The slow farewell to the postman – dpa

“If it were not for the good old post office, where would all the letters come from?” Heinz Rühmann went his own way to this film music as “Briefträger Müller” in the 1950s – on the screen he handed out letters in a small town whose residents he knew well and greeted kindly.

The film makes it clear that the postman was an institution. If there was a new release, the role could be different. Because there are fewer and fewer postmen in Germany. Instead, network distributors who have both packages and letters in the van become more important.

The volume of letters has been declining for a long time

The structural change began at the turn of the millennium and quickly took off in the digital age – people wrote fewer and fewer letters and initially communicated more via emails and eventually also via social media. At the same time, the thriving online store boosted the package business. The result: The volume of mail has been declining for a long time, and the volume of packages is rising.

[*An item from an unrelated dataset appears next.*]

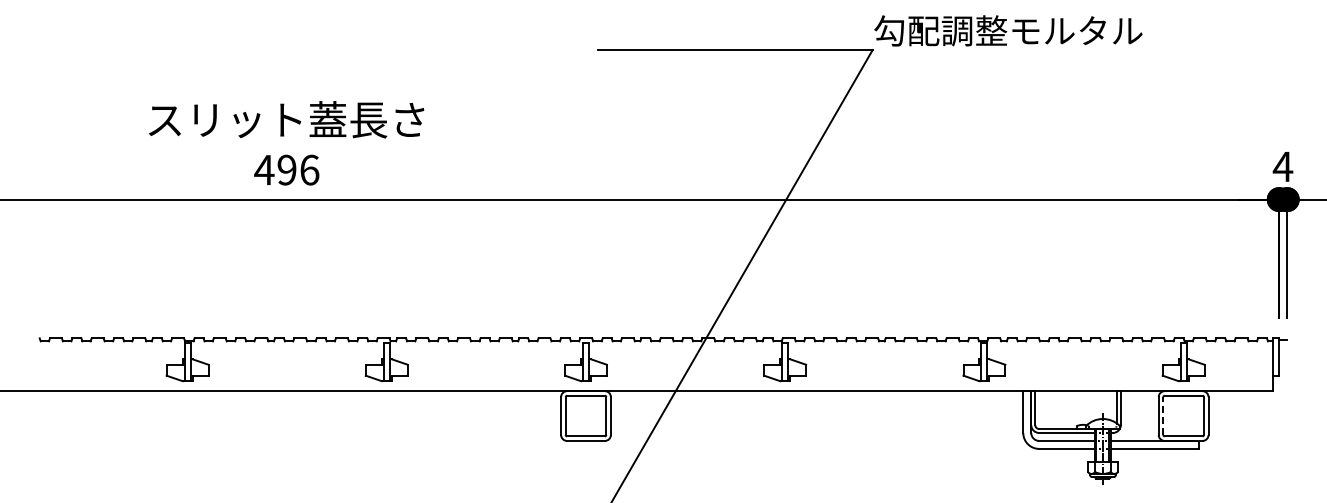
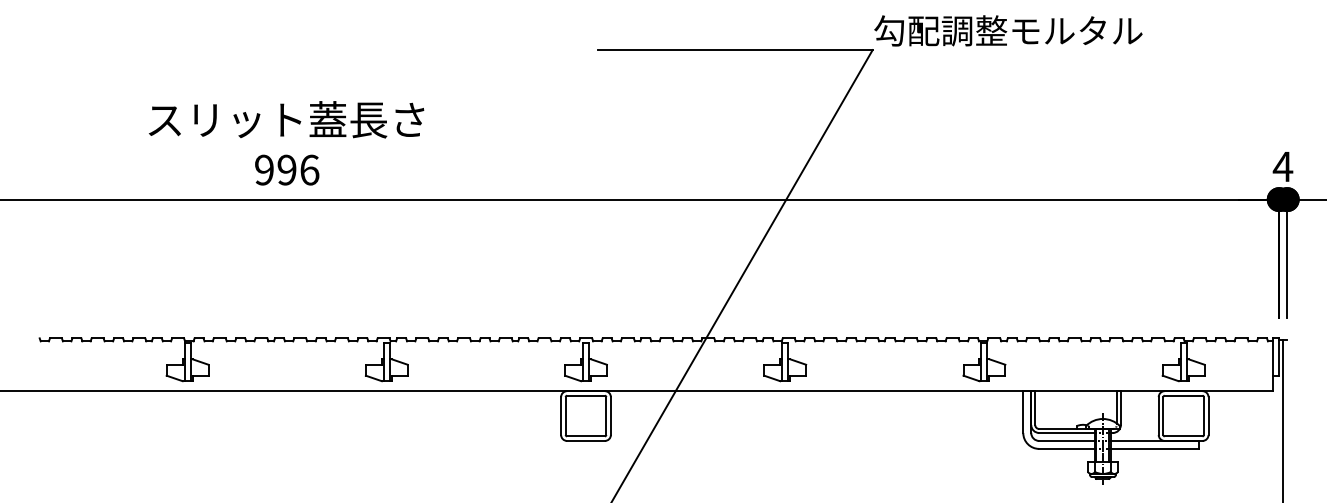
text at (264, 169): 496 -> 996
line at (1163, 416): dashed -> solid
line at (1283, 419): none -> present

The relationship between the two postal departments has changed: while in 2010 there were still 21 letters per. package in Germany, this ratio was only 15 to 1 in 2015 and 8 to 1 in 2020. The trend will continue to decline: in 2025 Deutsche Post expects five letters per package. package. By 2030, the ratio should only be three to one.

One is “confronted with an intensifying structural change of ever-decreasing letter volumes and increasing parcel volumes,” says Tobias Meyer, board member of Post & Pakke Tyskland. “The corona pandemic has accelerated this development again and strengthened this trend.” We are therefore expanding the network delivery, where it “makes sense and can be done” – “in order to continue to be able to offer our employees secure jobs with a decent salary”. The logic behind this: If you continued to deliver letters as before, the delivery network would eventually become unaffordable given the declining mail volume.

“Serious operational consequences” threaten

An internal paper, available for dpa, illustrates the great importance of the topic for the group. In the document, the company emphasizes that countermeasures must be taken. One is “constantly exposed to increasing demands from competition, customers and legislators”. If one does not act decisively, “serious operational consequences” will threaten.

In fact, the restructuring that began just over two decades ago is progressing. Of the approximately 55,000 delivery districts in Germany, 55 percent have already switched to combined delivery – the classic postman no longer exists. In 2017, the share was below 50 percent, in 2025 it is expected to rise to 70 percent. Previously, combined delivery only took place in rural areas, after which cities were also involved.

At Deutsche Post, where the annual general meeting is on the agenda today, combined delivery is an ongoing topic. In parts of the workforce, it is registered with concerns.

“Many are already working at the border”

Maik Brandenburger from the communications association DPV points out that the physical strain on employees who have so far only delivered letters will probably increase in group delivery – after all, they must also have heavy packages with them. “Many providers are already working at the border and sometimes longer – an additional burden will drive the already high sickness absence even further up.” The union announces further work intensification and staff reductions as a result of the expanded network delivery.

Thorsten Kühn from the trade union Verdi admits that structural changes can not be ignored. “So it’s obvious that you do not continue as usual in all delivery areas.” The shift from postman to group postman also helps to secure jobs in the long term.

Find another solution for mail providers

In principle, people are open to the subject, says Kühn. “However, we need to keep a close eye on the load – tools are needed to be able to transport heavy packages, such as handcarts or other special equipment.” In addition, there should be no coercion, he says. “Should long-term letter distributors not want to be retrained as a group deliverer, another solution would have to be found for them.”

And what does that mean for consumers? There will probably be no more waiting time for the few letters you still receive. “The parcel network is trimmed for efficiency – if letters are also delivered by the parcel courier, they should arrive just as quickly as before,” says Frankfurt logistics professor Kai-Oliver Schocke. He also considers the measures taken by the Swiss Post to be unavoidable and correct. For the consumer, the gradual farewell to the postman is a nostalgic thing: “The well-known postman may soon no longer appear in front of some front doors – but the courier is certainly at least as kind.”